No matter what the scale or purpose, be it decorative or useful, each piece is carefully considered and instantly recognisable as a Manning work.

Her technique is quite complex and requires long stretches in the studio when the creative juices are flowing. Sony goes some way in simplifying the process:

“Inlaying, and the way I do it, is basically a concept of layers. Layers of different clays, either white and icy or coloured with metals as they are in the earth. These are applied in slip form or a slice take through in cross section.” Sony sees the possibilities for this technique as endless, with each new block being utterly unique and often surprising.

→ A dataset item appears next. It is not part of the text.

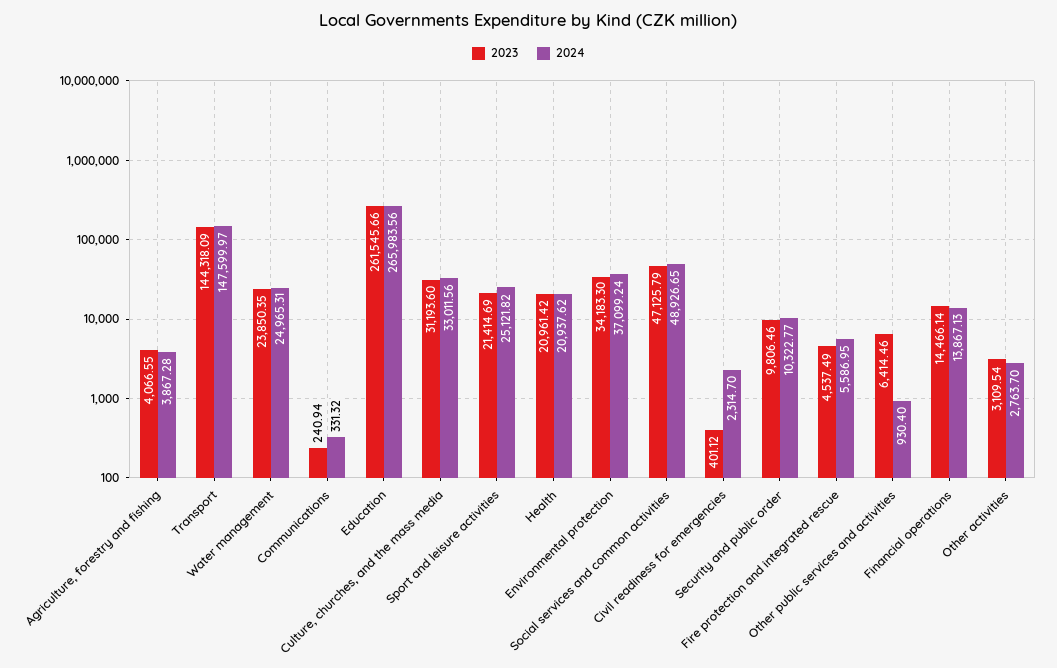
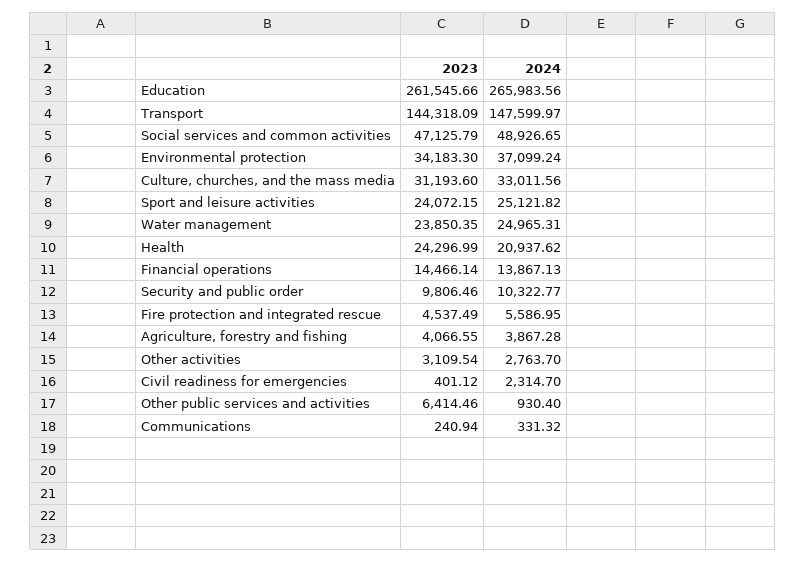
2023, Sport and leisure activities: 21414.69 -> 24072.15
2023, Health: 20961.42 -> 24296.99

Her love of the Bush, of the interior both literally and metaphorically, is clearly evident in her work. Sony is fascinated by horizons and it is a long distant one that is represented in the abstracted landscapes that cling to the outer rim of her vessels. These are not landscapes in the literal sense but are reduced to symbols that easily strike a chord of recognition in the viewer. The eucalypt greens, the slate greys, the creamy whites of a hot summer’s sky evoke both a sense of place and memory uniquely Australian in flavour but with a subtlety that begets Sony’s emotional connection to the land. She says, “going into the wilderness, into the mountains is a form of introspection”.

She is currently experimenting with new translucent porcelains. This allows Sony to produce translucent work that reveals the inlaying technique, making their preciousness more apparent.

A small dog like creature appears in each Manning piece—this is her makers mark and it’s always a great pleasure to find it. The life of a ceramist can be a reclusive one. Sony often works from the early morning to well into the night. To combat this isolation, she is part of an informal group of makers who meet on a regular basis in each other studios to ‘talk shop’ and get not just support but constructive criticism from their peers. There is a real attempt at balancing the reclusive life of the artist with the camaraderie between fellow makers. It is no wonder Sony’s work, as does the work of so many Australian ceramists continues to excite and inspire followers of the medium.